● Work instruction: Each entry below needs to be transcribed verbatim; the images should not appear.

Data items
* * *

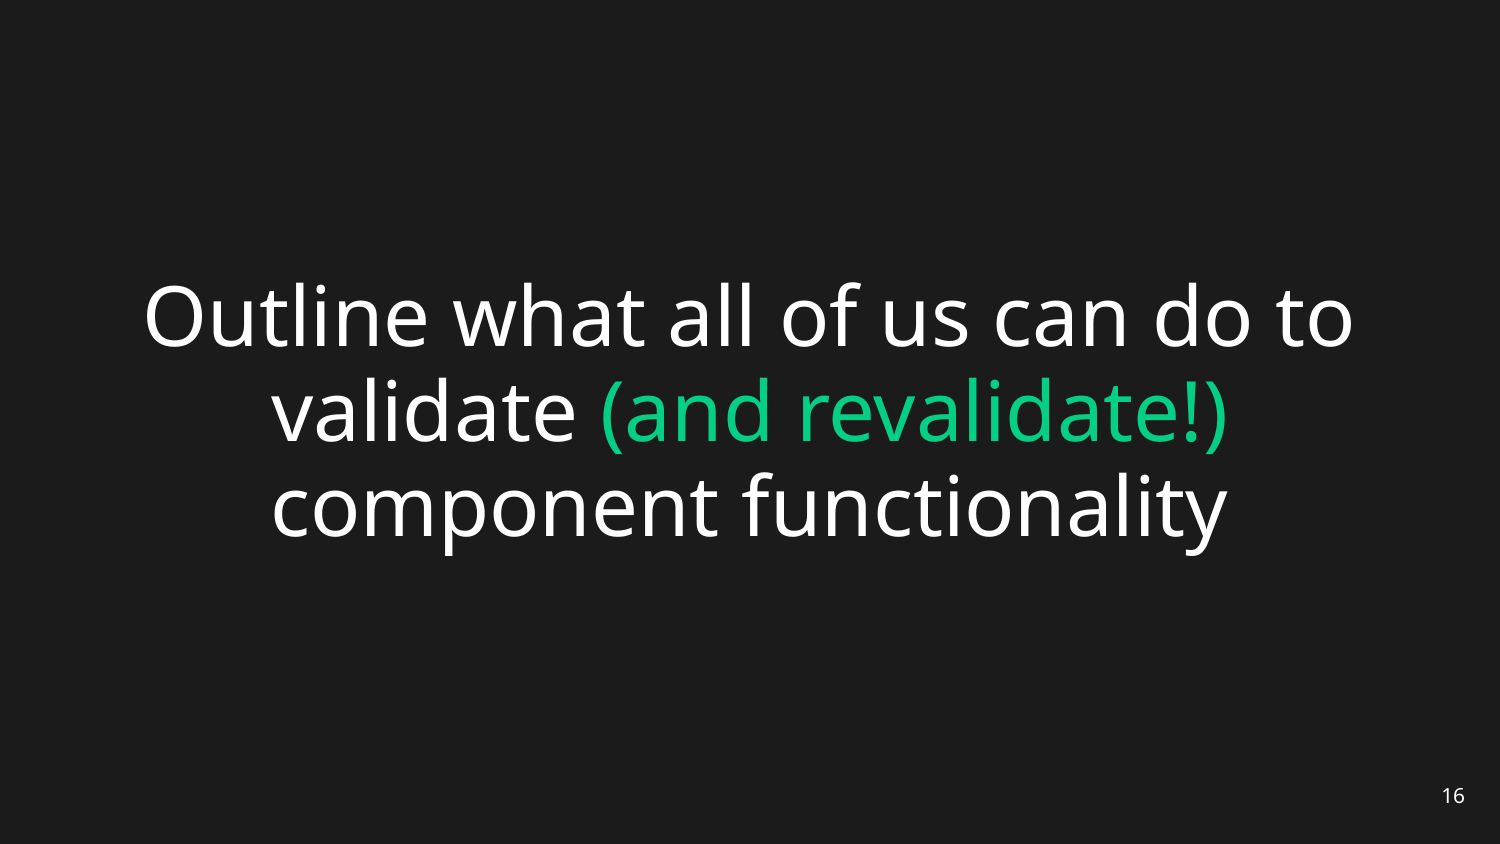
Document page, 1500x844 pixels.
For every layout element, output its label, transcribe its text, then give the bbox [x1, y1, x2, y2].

title Outline what all of us can do to validate (and revalidate!) component functionality [51, 72, 1449, 753]
slide_number 16 [1389, 764, 1480, 830]
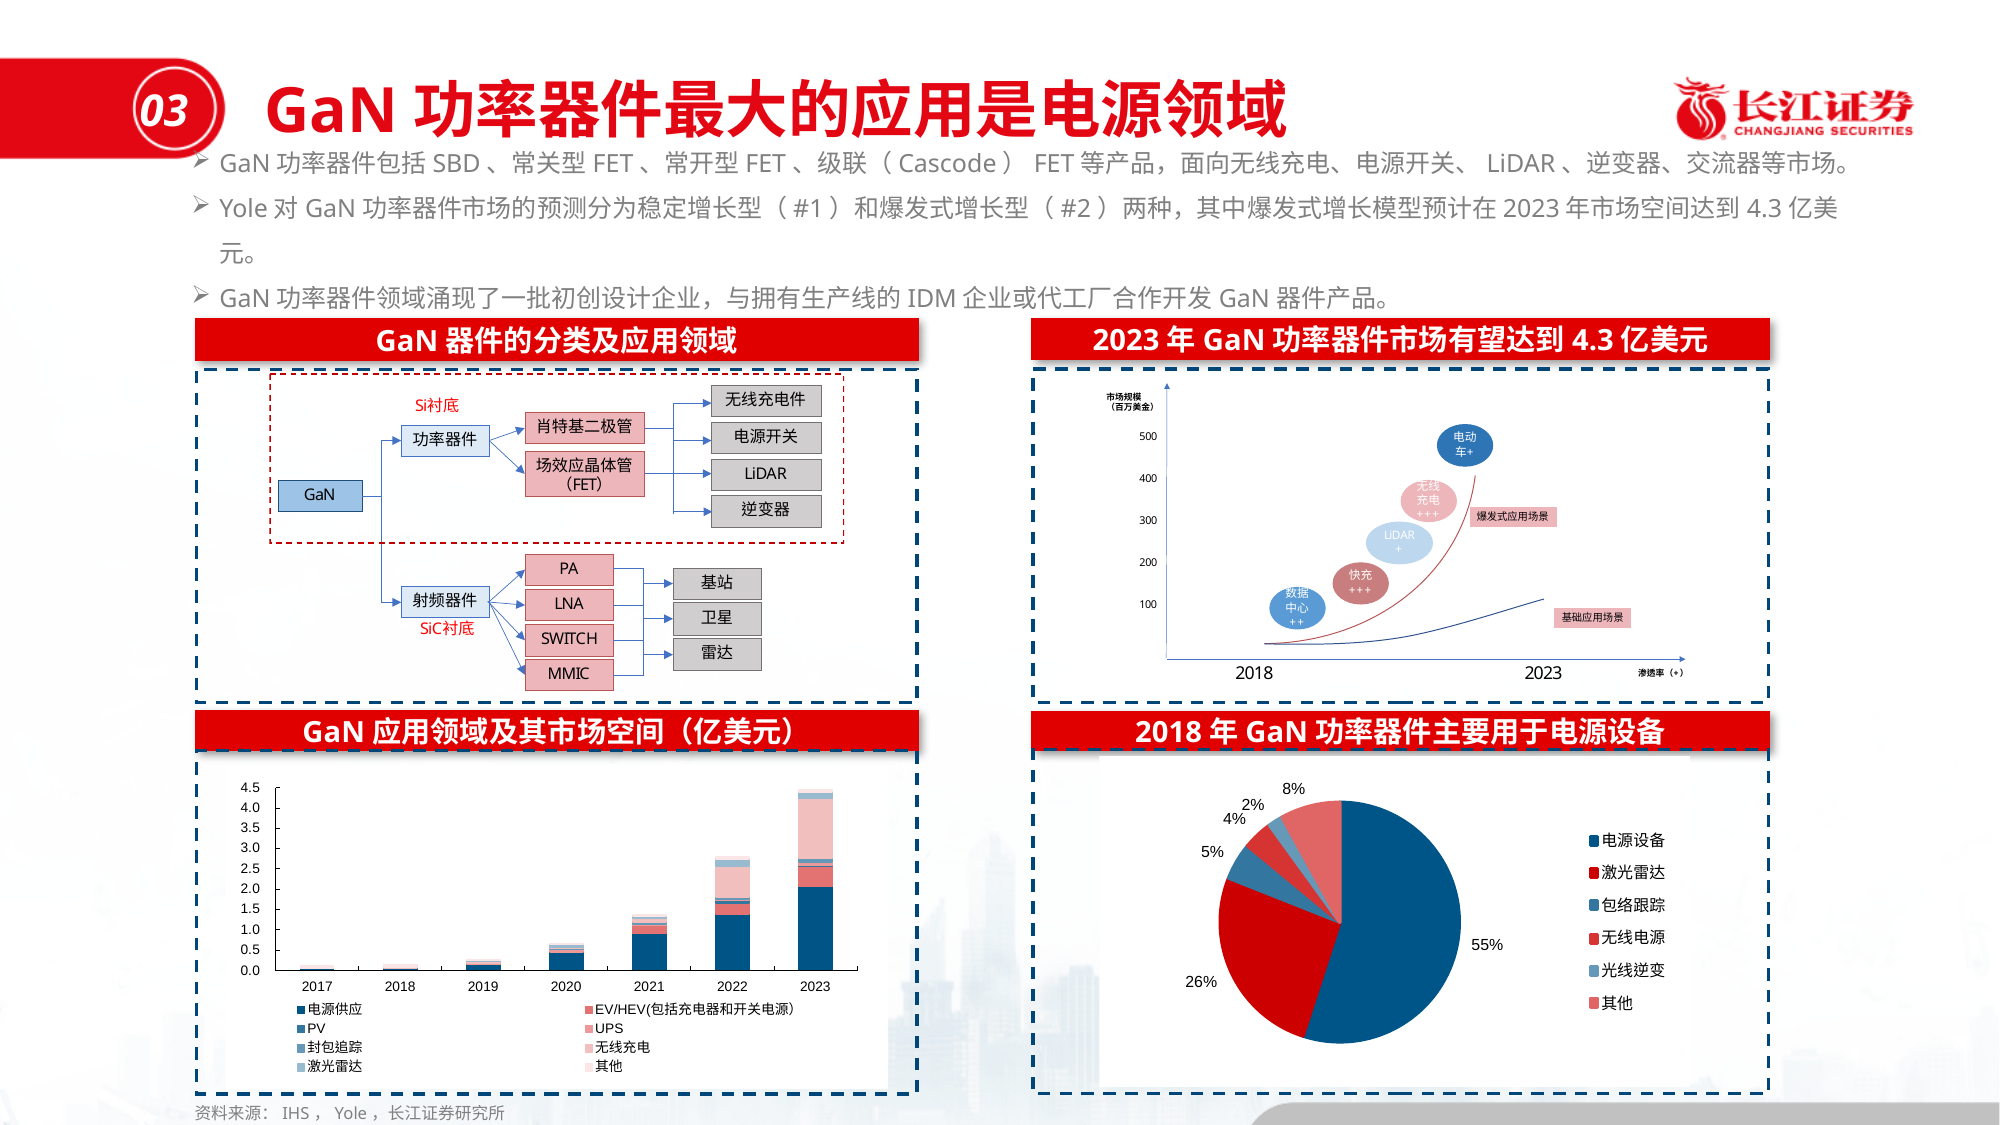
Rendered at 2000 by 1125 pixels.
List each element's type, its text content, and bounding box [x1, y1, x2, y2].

picture [225, 763, 889, 1089]
text_box [1032, 368, 1769, 703]
text_box [195, 750, 918, 1095]
text_box [1032, 749, 1769, 1095]
text_box GaN功率器件最大的应用是电源领域 [249, 62, 1355, 153]
text_box GaN功率器件包括SBD、常关型FET、常开型FET、级联（Cascode）FET等产品，面向无线充电、电源开关、LiDAR、逆变器、交流器等市场。 Yole对GaN功率器件市场的预测分为稳定增长型（#1）和爆发式增长型（#2）两种，其中爆发式增长模型预计在2023年市场空间达到4.3亿美元。 GaN功率器件领域涌现了一批初创设计企业，与拥有生产线的IDM企业或代工厂合作开发GaN器件产品。 [175, 156, 1866, 289]
text_box GaN应用领域及其市场空间（亿美元） [195, 710, 918, 751]
text_box GaN器件的分类及应用领域 [195, 319, 918, 360]
text_box 2018年GaN功率器件主要用于电源设备 [1032, 711, 1769, 749]
text_box 03 [124, 75, 213, 143]
picture [0, 0, 2000, 1125]
text_box 资料来源：IHS，Yole，长江证券研究所 [178, 1095, 522, 1125]
text_box [195, 368, 918, 703]
text_box 2023年GaN功率器件市场有望达到4.3亿美元 [1032, 319, 1769, 359]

* * *

● Task solution:
Document page, 1500x844 pixels.
For every layout element, output its label, transcribe its text, then give the bbox [x1, y1, x2, y2].

title Outline what all of us can do to validate (and revalidate!) component functionality [51, 72, 1449, 753]
slide_number 16 [1389, 764, 1480, 830]
Rendered at 2000 by 1125 pixels.
List each element's type, its text content, and bounding box [x1, y1, x2, y2].

picture [225, 763, 889, 1089]
text_box [1032, 368, 1769, 703]
text_box [195, 750, 918, 1095]
text_box [1032, 749, 1769, 1095]
text_box GaN功率器件最大的应用是电源领域 [249, 62, 1355, 153]
text_box GaN功率器件包括SBD、常关型FET、常开型FET、级联（Cascode）FET等产品，面向无线充电、电源开关、LiDAR、逆变器、交流器等市场。 Yole对GaN功率器件市场的预测分为稳定增长型（#1）和爆发式增长型（#2）两种，其中爆发式增长模型预计在2023年市场空间达到4.3亿美元。 GaN功率器件领域涌现了一批初创设计企业，与拥有生产线的IDM企业或代工厂合作开发GaN器件产品。 [175, 156, 1866, 289]
text_box GaN应用领域及其市场空间（亿美元） [195, 710, 918, 751]
text_box GaN器件的分类及应用领域 [195, 319, 918, 360]
text_box 2018年GaN功率器件主要用于电源设备 [1032, 711, 1769, 749]
text_box 03 [124, 75, 213, 143]
picture [0, 0, 2000, 1125]
text_box 资料来源：IHS，Yole，长江证券研究所 [178, 1095, 522, 1125]
text_box [195, 368, 918, 703]
text_box 2023年GaN功率器件市场有望达到4.3亿美元 [1032, 319, 1769, 359]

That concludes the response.